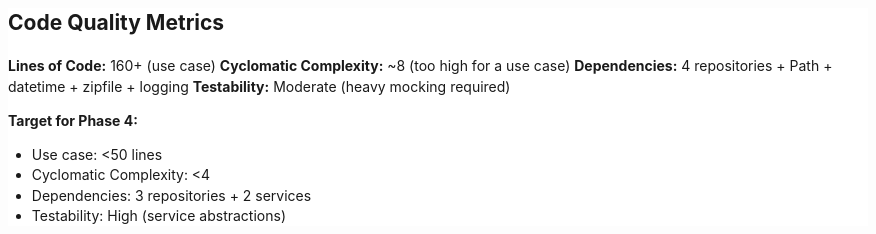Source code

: 
## Code Quality Metrics

**Lines of Code:** 160+ (use case)
**Cyclomatic Complexity:** ~8 (too high for a use case)
**Dependencies:** 4 repositories + Path + datetime + zipfile + logging
**Testability:** Moderate (heavy mocking required)

**Target for Phase 4:**
- Use case: <50 lines
- Cyclomatic Complexity: <4
- Dependencies: 3 repositories + 2 services
- Testability: High (service abstractions)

**WORK INSTRUCTIONS:** Lines from the start of the listing above through the line holding "(heavy mocking required)" are to be duplicated exactly, and nothing more; leave out the pictures.

**FINISHED EXERCISE:**
Source code

: 
## Code Quality Metrics

**Lines of Code:** 160+ (use case)
**Cyclomatic Complexity:** ~8 (too high for a use case)
**Dependencies:** 4 repositories + Path + datetime + zipfile + logging
**Testability:** Moderate (heavy mocking required)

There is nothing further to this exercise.